Machine-readable hardware designs:
::::

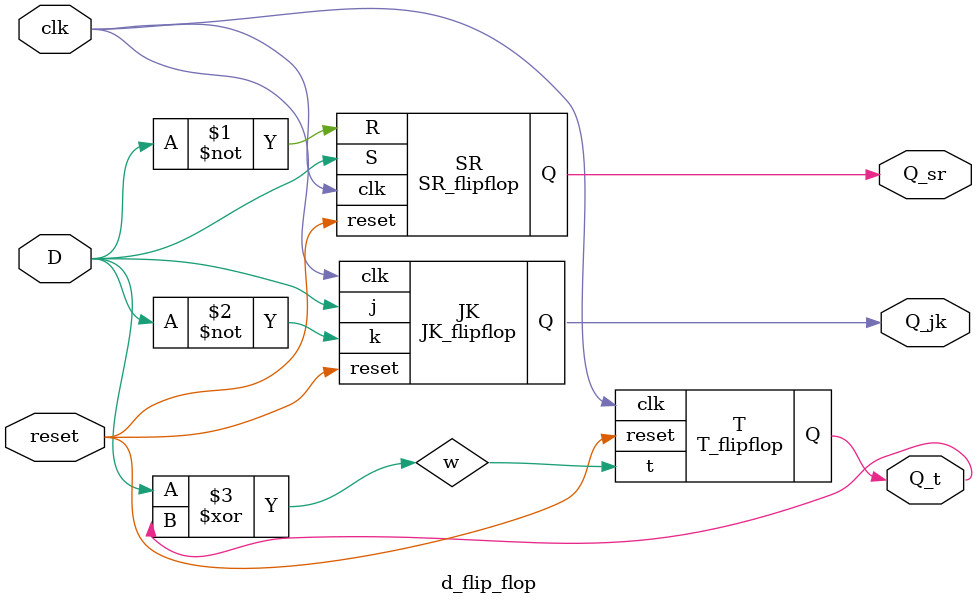
<source format=v>
`timescale 1ns / 1ps

module JK_flipflop(
    input j,k,clk,reset,
    output reg Q
    );
    always@(posedge clk)
          begin
            if({reset})
            Q <= 1'b0;
            else
                begin
                case({j,k})
                2'b00:Q<=Q;
                2'b01:Q<=1'b0;
                2'b10:Q<=1'b1;
                2'b11:Q<=~Q;
                endcase
                end          
         end
endmodule

module SR_flipflop(
    input clk,reset,S,R, 
    output reg Q);
    
    always@(posedge clk)
          begin
            if(reset)
            Q <= 1'b0;
            else
                begin
                case({S,R})
                2'b00:Q<=Q;
                2'b01:Q<=1'b0;
                2'b10:Q<=1'b1;
                default: Q<= 2'bxx;
                endcase
                end          
         end

endmodule


module T_flipflop(
    input t,clk,reset,
    output reg Q
    );
    always@(posedge clk)
          begin
            if(reset)
               Q <= 1'b0;
            else
                begin
                   if(t)
                    Q<= ~Q;
                   else
                    Q<= Q;                     
                end
          end
endmodule 


module d_flip_flop(
    input clk, reset, D,
    output Q_sr, Q_jk, Q_t
    );
    wire w;
    
    SR_flipflop SR(clk, reset, D, ~D, Q_sr);
    
    JK_flipflop JK(D, ~D, clk, reset, Q_jk);

    assign w= D ^ Q_t;
    T_flipflop T(w, clk, reset, Q_t);
    
endmodule

</source>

::::

Scan the records for the string "reset" and report each line where it occurs.

    input j,k,clk,reset,
            if({reset})
    input clk,reset,S,R, 
            if(reset)
    input t,clk,reset,
            if(reset)
    input clk, reset, D,
    SR_flipflop SR(clk, reset, D, ~D, Q_sr);
    JK_flipflop JK(D, ~D, clk, reset, Q_jk);
    T_flipflop T(w, clk, reset, Q_t);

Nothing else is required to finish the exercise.